The de Vries family installed low-flush toilets and cut back on irrigation when the water board announced last summer the water table was low.
"If we have to conserve, we have to conserve," he said. "I just hope we don't have to go to desalinization. That would be very expensive."
Wet weather this winter has helped to ease the drought that has gripped the islands since 1997.
"I would say it's in remission," said Neal Fujii, drought coordinator for the state Commission on Water Resource Management. If you are talking just strictly rainfall, at the end of April, rainfall was well above normal in many areas across the state, he said.
"But ground water takes time to recharge after five years of full-blown drought," he said.
Barry Usagawa, head of water resources for the board, said the fact that the well heads are up a foot is a good thing.
"This is the first summer in the past six years that we haven't started out down from the previous year," he said. "But we're not there yet."
According to the Climate Prediction Center of the National Weather Service, we could get lucky this summer.
The center has forecasted a 40 percent chance for above average rainfall in the state through September.
Myles Hirota, superintendent of Hawaii Kai Golf Course, said he'll take what he can get.
The golf course has cut its water use by half over the past several years, mostly out of financial necessity. The water that flows from the treatment plant to the golf course is too brackish to put on the grass, he said. Management has to haul it in.
"The amount of water we saved with the rain over the winter was tremendous," he said.
Until the winter rains, things were looking dire.
On Aug. 2, the Board of Water Supply initiated voluntary irrigation and conservation measures for O'ahu because drought conditions had left water levels dangerously low.

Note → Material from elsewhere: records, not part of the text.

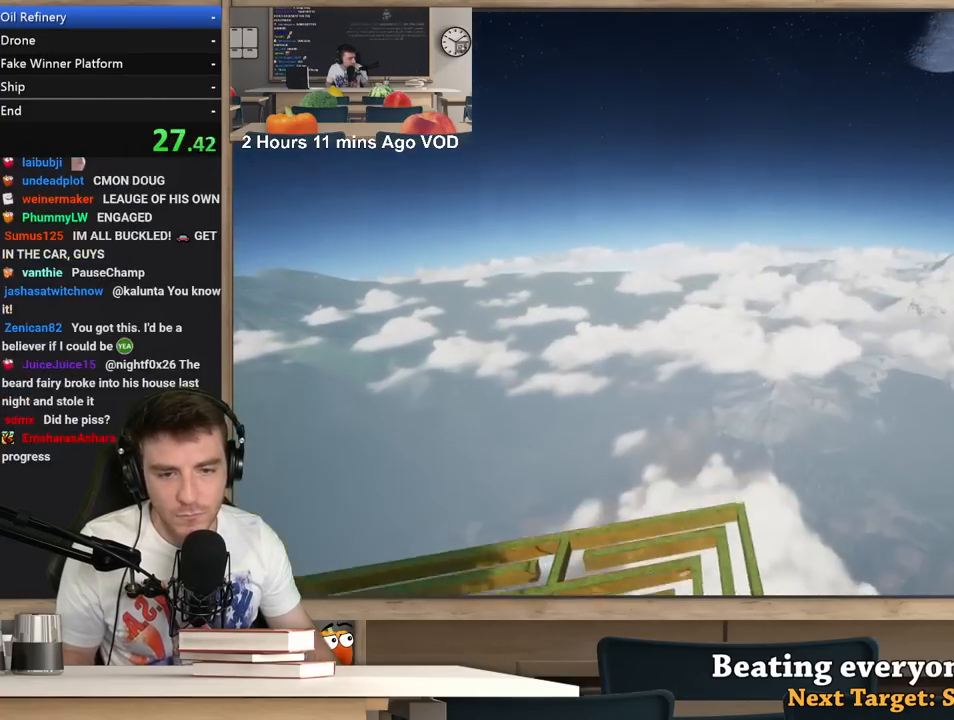
{"keys": [], "mouse": [], "events": []}
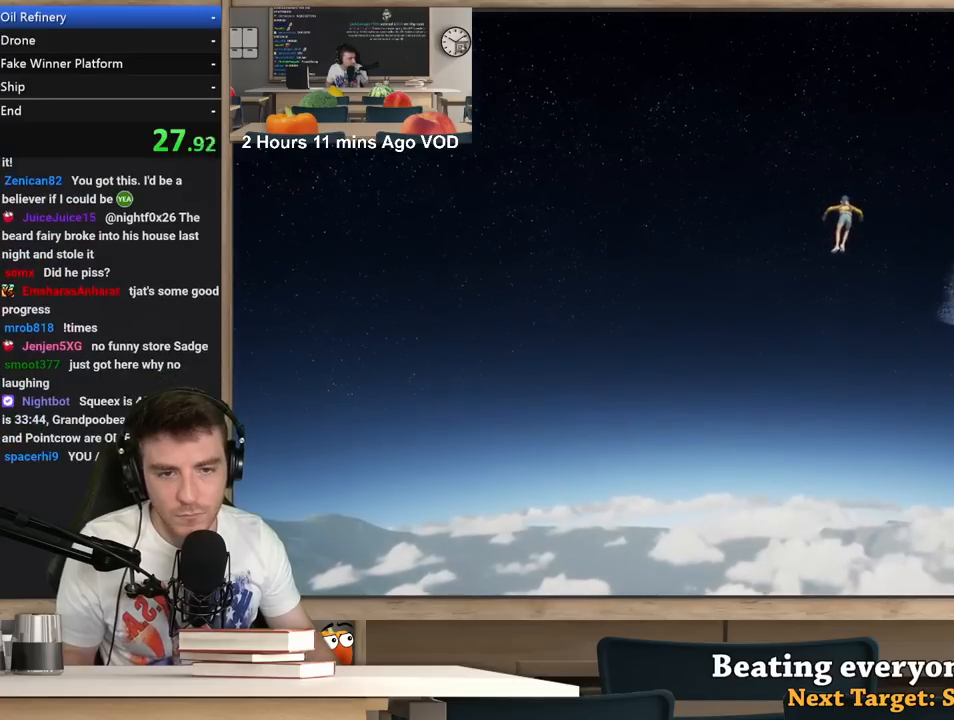
{"keys": [], "mouse": [], "events": [[200, "ctrl", "down"], [250, "ctrl", "up"], [333, "ctrl", "down"], [383, "ctrl", "up"]]}
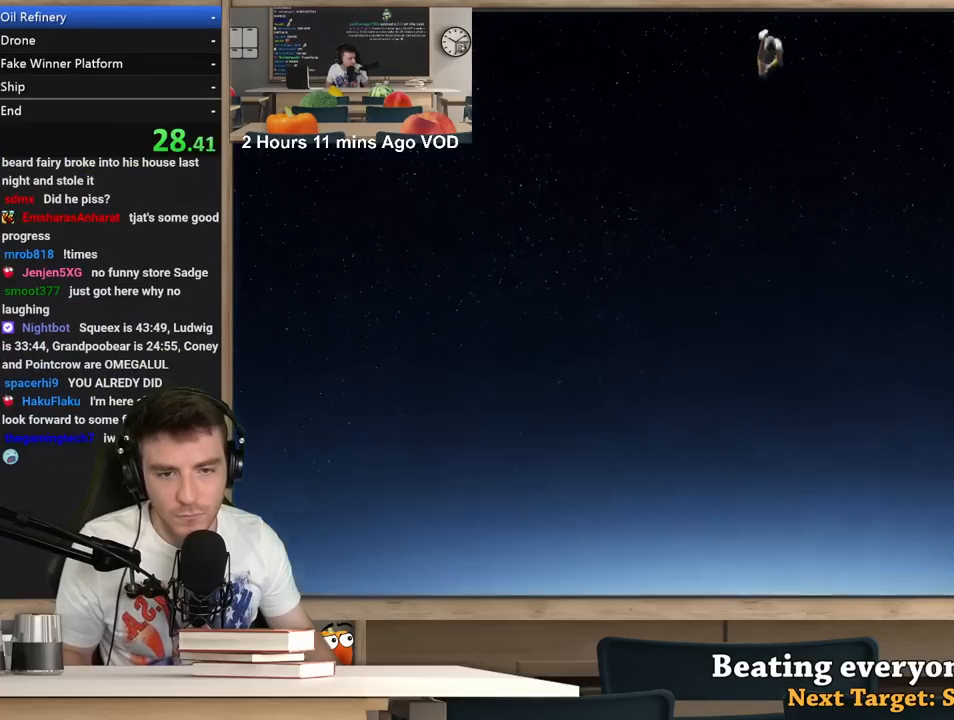
{"keys": ["d"], "mouse": [], "events": [[67, "d", "down"]]}
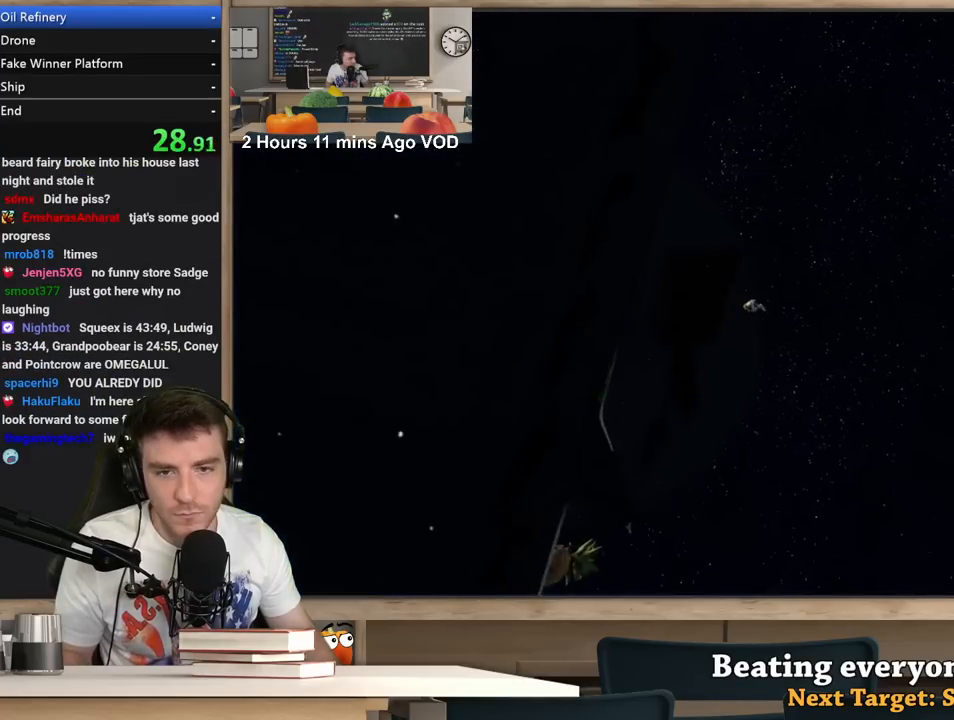
{"keys": ["d"], "mouse": [], "events": []}
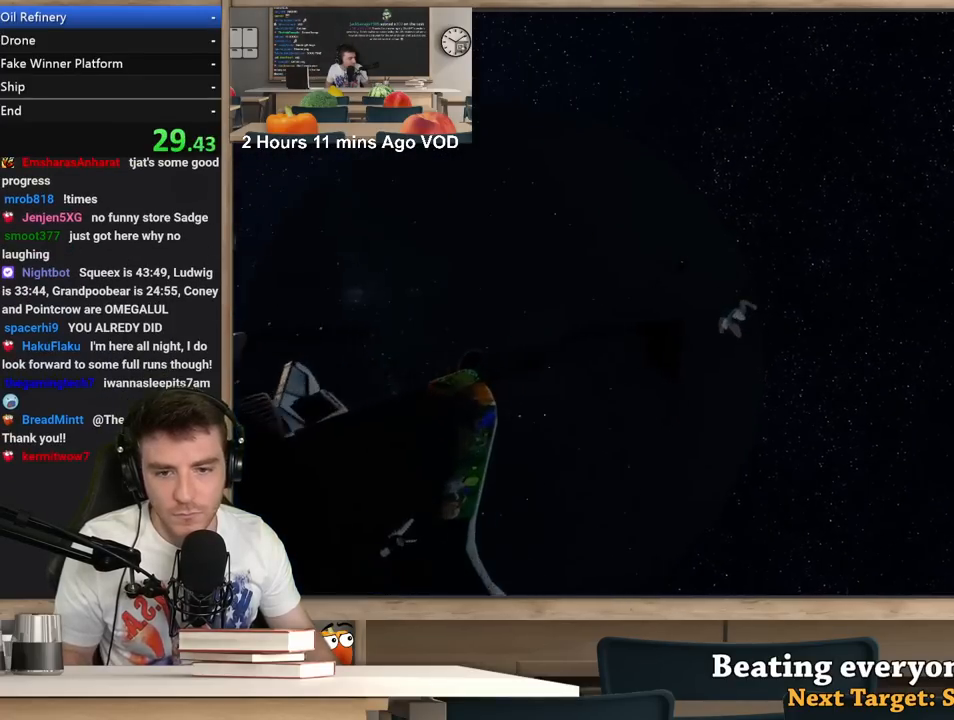
{"keys": ["d"], "mouse": [], "events": [[100, "s", "down"], [333, "s", "up"]]}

Users were asked to reduce consumption by 10 percent and residents were asked to water their lawns only on Sundays, Tuesdays and Thursdays before 10 a.m. or after 6 p.m.

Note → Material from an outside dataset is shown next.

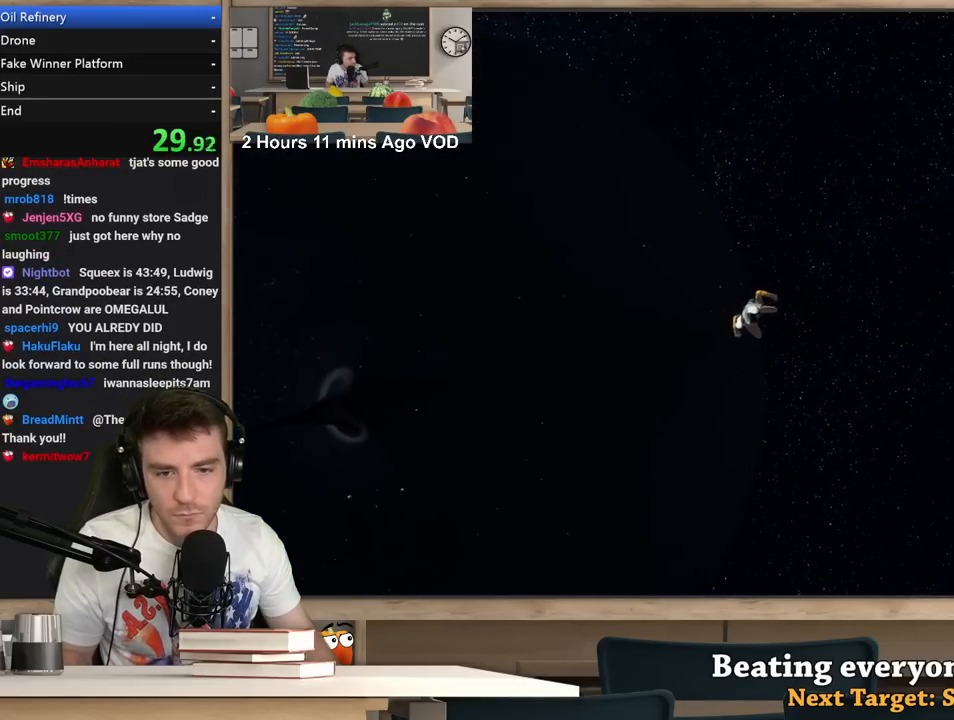
{"keys": ["d", "s"], "mouse": [], "events": [[117, "s", "down"]]}
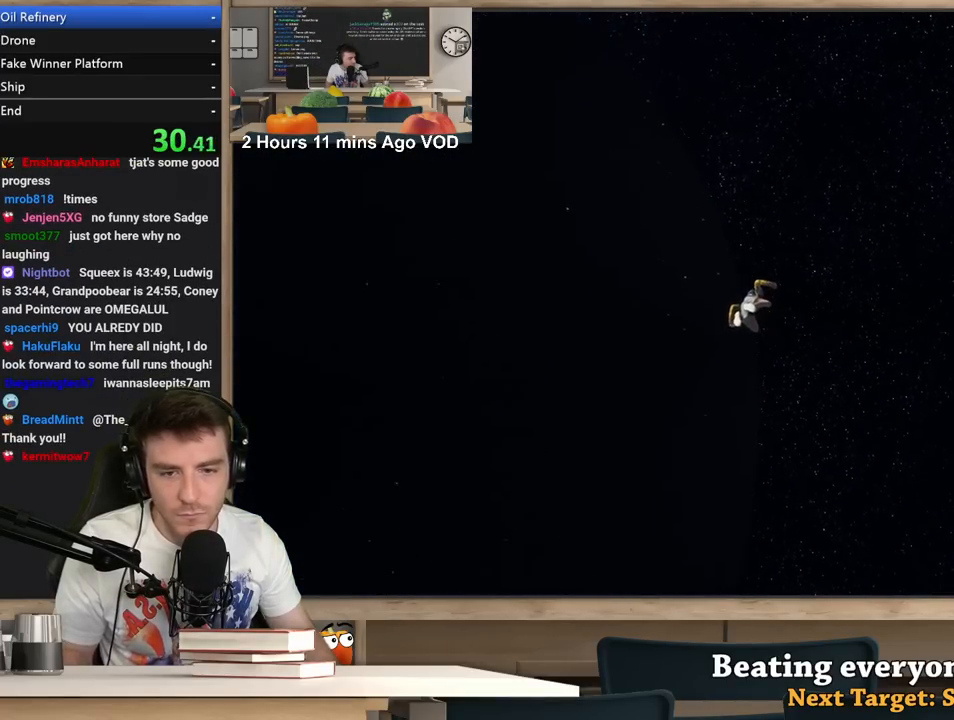
{"keys": ["d"], "mouse": [], "events": [[33, "s", "up"]]}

That same month, Gov. Linda Lingle issued a proclamation of a statewide drought, asking the federal government to help alleviate losses and damage caused by drought conditions.
Federal aid totaling $150,000 helped four agricultural concerns and the Maui Department of Water Supply to pay for pumps, irrigation systems and increased electrical costs, Fujii said.
In late November, the Board of Water Supply lifted its voluntary irrigation and conservation measures for O'ahu after rains that soaked much of the state and caused flooding in several areas.
The wet weather continued through much of the winter.
Rain gauges showed precipitation from October through April at well above normal levels, the National Weather Service said, and throughout the state the season ranked among the wettest in the past 30 years.